Le téléphone mobile règne en seigneur dans les demeures et sur les espaces publics. Une impression de débilité généralisée se dégage à la vue de cette tenace proximité de la majorité de la population avec le portable. Le délire est tel que ce soit lui qui porte l’utilisateur et non le contraire dans une inversion maladive causant une dénature des profils humains au nom d’un curieux modernisme.
Il n’est pas question uniquement des dangers qu’il représente pour l’enfance et l’adolescence. Ses tenailles ont une emprise aussi remarquable sur le monde des adultes.
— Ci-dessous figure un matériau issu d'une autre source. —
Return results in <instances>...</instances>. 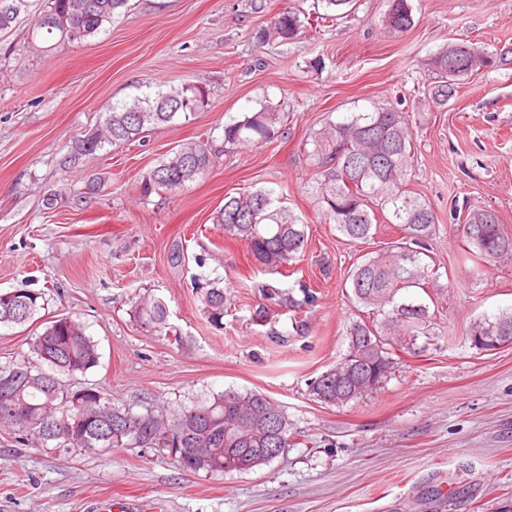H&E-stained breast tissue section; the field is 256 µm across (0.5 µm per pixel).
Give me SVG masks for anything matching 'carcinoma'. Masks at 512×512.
<instances>
[{"mask_svg":"<svg viewBox=\"0 0 512 512\" xmlns=\"http://www.w3.org/2000/svg\"><path fill=\"white\" fill-rule=\"evenodd\" d=\"M128 2L47 0L34 20L29 47L53 39L74 42L94 37L127 10ZM24 7L25 0H0V33L12 29ZM413 24L410 0H388L382 20L388 36L400 37ZM304 28L300 11L286 7L273 16L264 36L287 41ZM476 51L470 44L456 43L434 55L431 64L440 82L433 95L438 104L448 103V89L467 77L463 65ZM206 105L199 84L158 89L114 103L101 124L74 141L64 163L74 165L107 144L134 141L147 127L187 119ZM287 121V114L263 108L224 125V142L248 146L272 141L284 133ZM413 139L409 113L391 105L354 112L306 141L312 146L308 156L318 169L315 194L340 234L351 241L365 240L380 221L398 225L403 233L401 242L364 258L348 275L353 297L366 317L350 327L345 356L311 384L312 393L326 404L344 405L382 387L396 364L393 352H413L419 337L430 336L429 306L415 290L437 287L438 271L423 256L429 251L438 216L431 203L405 188ZM214 159L209 143L184 140L143 176L141 193L146 197L193 182L209 171ZM218 221L225 234L246 241L252 257L270 273L290 268L305 245L306 225L277 204L270 190L224 197ZM459 227L476 266L512 257V233L504 229L495 211H469ZM302 292L303 299L297 300L270 285L262 287L265 299L295 311L315 301V291L305 287ZM40 299L42 293L30 290L0 293V326L28 323L41 308ZM204 305L210 322L222 325L224 289L210 283ZM134 317L145 328L161 332L169 327L167 305L151 295L135 302ZM466 336L481 351L512 344V313L477 318ZM31 353L32 361L0 367V382L9 384L8 393H0V428L14 435L16 443L31 442L47 453L60 448L145 447L194 470L198 467L181 449L196 448L209 459L198 469L212 475L224 473L228 450L258 466L271 461L264 449L286 448L290 437L300 435L290 431L282 409L257 392L226 390L173 412L150 403L135 412L115 404L103 392L98 402L77 395L63 378L96 367L99 353L85 325L68 316L46 324L31 343Z\"/></svg>","mask_w":512,"mask_h":512,"instance_id":"1","label":"carcinoma"}]
</instances>
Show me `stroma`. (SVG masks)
I'll return each mask as SVG.
<instances>
[{
    "mask_svg": "<svg viewBox=\"0 0 512 512\" xmlns=\"http://www.w3.org/2000/svg\"><path fill=\"white\" fill-rule=\"evenodd\" d=\"M414 27L387 37L386 0H130L98 35L27 49L45 0H27L0 36V292H42L33 323L0 327V366L30 358L45 322L80 320L98 366L74 378L113 400L176 409L234 389L277 402L297 437L247 472L208 475L150 448L45 453L0 436V512H512V345L472 348L475 317L512 311V259L475 275L451 203L495 209L512 230V0H411ZM322 16L316 31L264 41L274 13ZM466 41L509 62L465 78L447 105L432 102L430 64ZM202 83L207 106L190 120L105 147L78 167L61 161L112 103L160 87ZM409 112L416 144L408 190L438 214L431 256L439 283L423 349L399 354L383 389L337 407L308 384L348 345L361 309L347 276L362 255L400 238L380 224L351 242L329 223L303 148L327 123L391 104ZM270 108L282 136L226 144L224 126ZM218 156L184 187L143 196L140 183L179 141ZM101 187L84 198L88 176ZM273 191L306 225L300 274L256 266L247 243L216 220L225 196ZM186 260L172 266L170 253ZM224 289L222 326L204 312V285ZM317 299L300 314L265 301L262 285ZM144 293L162 299L174 334L141 327Z\"/></svg>",
    "mask_w": 512,
    "mask_h": 512,
    "instance_id": "obj_1",
    "label": "stroma"
}]
</instances>
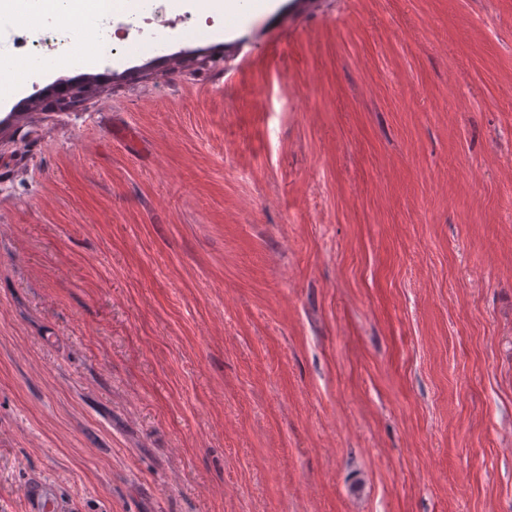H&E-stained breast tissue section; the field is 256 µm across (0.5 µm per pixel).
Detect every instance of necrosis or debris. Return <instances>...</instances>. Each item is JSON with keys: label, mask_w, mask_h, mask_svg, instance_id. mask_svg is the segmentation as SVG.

Leur force prenante interroge sur son envahissement spectaculaire sur les êtres dépassant le perçu actuel sur le bon et le moins bon sinon le plus inquiétant des réseaux sociaux.
Bien qu’il rende service et qu’il s’inscrive aujourd’hui dans une vaste avancée technologique qu’il faille applaudir, le portable ne manque pas de s’accompagner d’une perversité dont on ne mesure pas encore les profondes transformations sociales qu’il induit.
La soumission est totale et l’addiction va jusqu’à provoquer la rupture des liens des chaudes proximités d’hier. Devenue maladie particulière, relevant de la psychanalyse, elle soumet presque tout un chacun à un fort réflexe souvent incontrôlable de tapoter sur les touches comme pour fuir un espace et un instant présent. Dans les maisons, dans les cafés, dans les rues et partout les utilisateurs partent instinctivement à la recherche d’adresses éparses pour trouver des refuges et des abris que les portails de la communication offrent avec une allégresse infinie.
Il y a sans conteste un besoin de virtualité, laissant penser que l’on veut s’évader du présent. Est-ce à dire que l’existence actuelle est si pesante qu’elle ordonne à toutes les générations présentes de perpétuelles vadrouilles téléphoniques ? Le phénomène est si lourd qu’il est difficile de croire qu’il a une simple facette culturelle. Sa lourdeur a fini par transfigurer la majorité des identités sociales.